There's a huge amount of code duplication between this and the base ThinLTOCodeGenerator::run(). Perhaps ThinLTOCodeGenerator can be refactored to use a CodegenManager, and have an in-process thread version of CodegenManager so that both can use the same base run() method but the customization points would be in the CodegenManager virtual methods. Or even better, refactor to use ThinBackendProc (see comment above)?

Thanks for the clarifications. Would it be possible to utilize ThinBackendProc for this instead of a new CodeGenManager class? I.e. make a new derived version that does the index file write and spawns the local processes? The advantage is that it would start converging the implementations. And I think this could aid in refactoring suggested below to avoid duplication. Another advantage is that both LTO API's would have access to all backend implementations (in process, write indexes and exit, write indexes and use local processes, etc).
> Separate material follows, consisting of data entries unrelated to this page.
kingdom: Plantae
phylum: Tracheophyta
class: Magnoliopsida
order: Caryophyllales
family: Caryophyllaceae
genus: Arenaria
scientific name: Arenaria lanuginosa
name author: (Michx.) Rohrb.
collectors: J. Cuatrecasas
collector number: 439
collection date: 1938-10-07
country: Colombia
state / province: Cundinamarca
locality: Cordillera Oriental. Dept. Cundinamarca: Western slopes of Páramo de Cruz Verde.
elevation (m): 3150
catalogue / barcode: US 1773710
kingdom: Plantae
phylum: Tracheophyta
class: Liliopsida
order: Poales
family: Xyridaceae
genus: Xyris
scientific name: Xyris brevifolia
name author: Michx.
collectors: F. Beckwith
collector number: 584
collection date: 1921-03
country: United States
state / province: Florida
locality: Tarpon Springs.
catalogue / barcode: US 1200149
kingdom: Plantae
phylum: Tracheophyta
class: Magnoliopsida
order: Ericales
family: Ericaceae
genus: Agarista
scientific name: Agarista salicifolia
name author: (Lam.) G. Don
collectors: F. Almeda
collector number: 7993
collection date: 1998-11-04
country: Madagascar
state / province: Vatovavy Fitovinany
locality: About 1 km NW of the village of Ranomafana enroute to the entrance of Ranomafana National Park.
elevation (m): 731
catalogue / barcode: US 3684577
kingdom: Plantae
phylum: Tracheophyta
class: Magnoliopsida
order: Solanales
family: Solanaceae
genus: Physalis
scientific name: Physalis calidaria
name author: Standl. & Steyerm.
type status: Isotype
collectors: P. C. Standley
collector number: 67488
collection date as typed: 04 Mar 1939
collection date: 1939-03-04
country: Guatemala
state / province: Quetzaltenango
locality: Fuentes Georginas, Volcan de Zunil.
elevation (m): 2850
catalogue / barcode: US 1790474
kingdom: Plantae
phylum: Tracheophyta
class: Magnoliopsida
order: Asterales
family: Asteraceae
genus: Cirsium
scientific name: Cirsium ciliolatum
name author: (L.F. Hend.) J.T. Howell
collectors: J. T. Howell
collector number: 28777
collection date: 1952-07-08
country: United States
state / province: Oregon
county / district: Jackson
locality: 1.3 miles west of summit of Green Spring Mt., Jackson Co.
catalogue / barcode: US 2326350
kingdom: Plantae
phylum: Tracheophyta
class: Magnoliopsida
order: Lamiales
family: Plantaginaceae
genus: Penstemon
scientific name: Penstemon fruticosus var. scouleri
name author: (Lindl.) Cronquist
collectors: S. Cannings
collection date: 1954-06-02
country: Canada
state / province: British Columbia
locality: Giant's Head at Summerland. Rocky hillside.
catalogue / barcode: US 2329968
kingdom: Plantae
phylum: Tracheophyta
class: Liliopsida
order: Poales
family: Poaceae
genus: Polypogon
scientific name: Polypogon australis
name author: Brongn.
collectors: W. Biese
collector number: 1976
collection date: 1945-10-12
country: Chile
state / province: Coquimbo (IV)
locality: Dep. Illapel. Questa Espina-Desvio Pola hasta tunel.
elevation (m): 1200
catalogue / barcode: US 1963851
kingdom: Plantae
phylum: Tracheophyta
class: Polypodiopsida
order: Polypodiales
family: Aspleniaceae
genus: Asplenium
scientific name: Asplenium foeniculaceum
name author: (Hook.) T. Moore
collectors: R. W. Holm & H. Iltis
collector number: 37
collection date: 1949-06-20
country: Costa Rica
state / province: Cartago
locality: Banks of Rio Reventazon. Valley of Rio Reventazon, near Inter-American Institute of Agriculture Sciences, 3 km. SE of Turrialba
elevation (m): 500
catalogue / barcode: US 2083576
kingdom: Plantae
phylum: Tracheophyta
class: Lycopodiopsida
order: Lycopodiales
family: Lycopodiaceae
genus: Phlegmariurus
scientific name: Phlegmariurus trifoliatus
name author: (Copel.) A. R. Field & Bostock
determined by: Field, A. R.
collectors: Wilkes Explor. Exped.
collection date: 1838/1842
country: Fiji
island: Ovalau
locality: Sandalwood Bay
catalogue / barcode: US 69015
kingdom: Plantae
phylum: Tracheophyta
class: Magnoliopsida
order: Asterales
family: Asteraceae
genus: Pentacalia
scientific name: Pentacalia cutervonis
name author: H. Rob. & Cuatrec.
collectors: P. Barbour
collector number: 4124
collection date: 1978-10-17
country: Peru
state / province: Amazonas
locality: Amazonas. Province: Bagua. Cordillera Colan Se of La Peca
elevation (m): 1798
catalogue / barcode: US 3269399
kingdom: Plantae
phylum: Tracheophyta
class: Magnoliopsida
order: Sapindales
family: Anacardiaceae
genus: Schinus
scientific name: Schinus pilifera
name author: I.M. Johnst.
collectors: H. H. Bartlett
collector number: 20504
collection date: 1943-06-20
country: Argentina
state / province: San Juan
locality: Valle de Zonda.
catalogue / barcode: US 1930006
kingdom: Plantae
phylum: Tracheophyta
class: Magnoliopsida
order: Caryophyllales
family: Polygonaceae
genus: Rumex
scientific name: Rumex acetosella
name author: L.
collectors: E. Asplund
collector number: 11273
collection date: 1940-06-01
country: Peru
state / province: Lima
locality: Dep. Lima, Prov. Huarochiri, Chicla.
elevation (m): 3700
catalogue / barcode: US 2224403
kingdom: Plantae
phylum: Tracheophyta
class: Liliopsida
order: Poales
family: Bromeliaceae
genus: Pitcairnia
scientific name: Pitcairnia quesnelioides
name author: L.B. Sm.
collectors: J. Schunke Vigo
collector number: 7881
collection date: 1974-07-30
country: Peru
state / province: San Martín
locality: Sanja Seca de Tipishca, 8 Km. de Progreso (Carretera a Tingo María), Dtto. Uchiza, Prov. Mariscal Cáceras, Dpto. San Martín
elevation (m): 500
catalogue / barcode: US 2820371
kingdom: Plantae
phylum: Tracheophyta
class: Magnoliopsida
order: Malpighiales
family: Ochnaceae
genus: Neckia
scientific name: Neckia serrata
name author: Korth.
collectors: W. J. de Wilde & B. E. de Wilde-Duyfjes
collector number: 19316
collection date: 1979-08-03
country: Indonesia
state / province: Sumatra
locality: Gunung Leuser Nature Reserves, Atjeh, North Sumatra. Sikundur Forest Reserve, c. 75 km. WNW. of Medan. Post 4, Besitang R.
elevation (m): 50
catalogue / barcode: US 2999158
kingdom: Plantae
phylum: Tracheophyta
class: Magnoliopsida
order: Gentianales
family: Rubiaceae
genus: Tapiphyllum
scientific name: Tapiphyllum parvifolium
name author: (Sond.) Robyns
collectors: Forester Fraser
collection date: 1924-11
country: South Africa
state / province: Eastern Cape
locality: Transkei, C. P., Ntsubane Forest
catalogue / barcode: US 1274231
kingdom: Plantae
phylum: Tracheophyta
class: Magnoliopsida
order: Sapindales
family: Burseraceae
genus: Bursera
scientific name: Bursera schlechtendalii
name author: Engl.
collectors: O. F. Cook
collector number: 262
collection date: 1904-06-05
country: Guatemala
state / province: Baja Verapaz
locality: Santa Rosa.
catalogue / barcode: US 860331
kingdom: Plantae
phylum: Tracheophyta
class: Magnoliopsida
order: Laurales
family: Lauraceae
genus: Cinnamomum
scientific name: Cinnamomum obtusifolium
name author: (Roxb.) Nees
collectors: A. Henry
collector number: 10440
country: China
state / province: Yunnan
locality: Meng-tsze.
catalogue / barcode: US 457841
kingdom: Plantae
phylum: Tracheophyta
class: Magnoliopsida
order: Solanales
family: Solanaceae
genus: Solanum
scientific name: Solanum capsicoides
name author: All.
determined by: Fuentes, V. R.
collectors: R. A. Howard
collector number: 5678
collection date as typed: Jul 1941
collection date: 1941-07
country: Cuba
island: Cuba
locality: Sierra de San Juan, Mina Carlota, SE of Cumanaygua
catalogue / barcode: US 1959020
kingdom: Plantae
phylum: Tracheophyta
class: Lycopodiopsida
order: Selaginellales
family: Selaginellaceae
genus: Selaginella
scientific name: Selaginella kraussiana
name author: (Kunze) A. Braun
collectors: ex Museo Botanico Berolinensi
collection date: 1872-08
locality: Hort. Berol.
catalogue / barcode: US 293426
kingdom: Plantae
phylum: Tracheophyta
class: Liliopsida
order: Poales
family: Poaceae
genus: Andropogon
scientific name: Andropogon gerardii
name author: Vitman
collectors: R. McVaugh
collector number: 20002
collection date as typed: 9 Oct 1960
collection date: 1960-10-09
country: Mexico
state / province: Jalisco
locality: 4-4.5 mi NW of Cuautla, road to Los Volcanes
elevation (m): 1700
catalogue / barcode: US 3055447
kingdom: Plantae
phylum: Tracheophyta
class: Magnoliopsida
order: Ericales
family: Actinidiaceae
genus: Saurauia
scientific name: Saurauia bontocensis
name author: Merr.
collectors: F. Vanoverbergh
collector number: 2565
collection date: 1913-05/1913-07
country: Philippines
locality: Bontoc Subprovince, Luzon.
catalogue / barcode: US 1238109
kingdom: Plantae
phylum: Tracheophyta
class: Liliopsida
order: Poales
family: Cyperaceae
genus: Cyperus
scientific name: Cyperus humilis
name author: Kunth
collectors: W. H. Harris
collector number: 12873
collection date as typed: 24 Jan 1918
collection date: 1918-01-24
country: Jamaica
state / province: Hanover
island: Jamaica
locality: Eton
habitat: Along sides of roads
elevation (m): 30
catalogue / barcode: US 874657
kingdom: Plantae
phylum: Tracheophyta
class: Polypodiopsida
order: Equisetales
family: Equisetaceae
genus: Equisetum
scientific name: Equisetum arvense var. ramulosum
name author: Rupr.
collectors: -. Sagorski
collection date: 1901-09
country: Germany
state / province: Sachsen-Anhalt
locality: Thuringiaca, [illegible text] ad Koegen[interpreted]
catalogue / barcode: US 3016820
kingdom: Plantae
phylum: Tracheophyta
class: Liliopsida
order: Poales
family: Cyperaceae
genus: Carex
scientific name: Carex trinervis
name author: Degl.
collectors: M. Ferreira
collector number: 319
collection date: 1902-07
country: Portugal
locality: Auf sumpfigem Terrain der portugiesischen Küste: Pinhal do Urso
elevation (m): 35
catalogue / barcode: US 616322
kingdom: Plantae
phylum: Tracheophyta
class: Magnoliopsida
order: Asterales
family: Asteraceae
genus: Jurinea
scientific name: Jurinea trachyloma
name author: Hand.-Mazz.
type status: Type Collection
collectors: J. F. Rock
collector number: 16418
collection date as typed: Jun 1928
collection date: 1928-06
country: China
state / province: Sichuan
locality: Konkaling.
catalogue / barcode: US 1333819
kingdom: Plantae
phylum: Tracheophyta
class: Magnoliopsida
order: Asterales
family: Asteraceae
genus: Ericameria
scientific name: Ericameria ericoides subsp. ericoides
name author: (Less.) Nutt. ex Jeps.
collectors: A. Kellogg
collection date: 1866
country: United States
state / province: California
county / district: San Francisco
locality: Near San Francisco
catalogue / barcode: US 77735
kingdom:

It think that is definitely possible, but as you mentioned above, most of the code duplication is coming from ThinLTOCodeGenerator. Most of the duplication is to help me maintain is downstream so the patch can be able to constantly rebasing it to master. I want to see how much value does this have to upstream for other legacy C API users before I refactor both new and old API to share more interfaces. I will ping Sony linker team offline to see if they have any comments on this.

The other possibility is to refactor the ThinLTOCodegenator to use ThinBackendProc as a starting point. I haven't done any research to see how easy it is to adapt the C APIs to the new ones but I think that should be doable as well.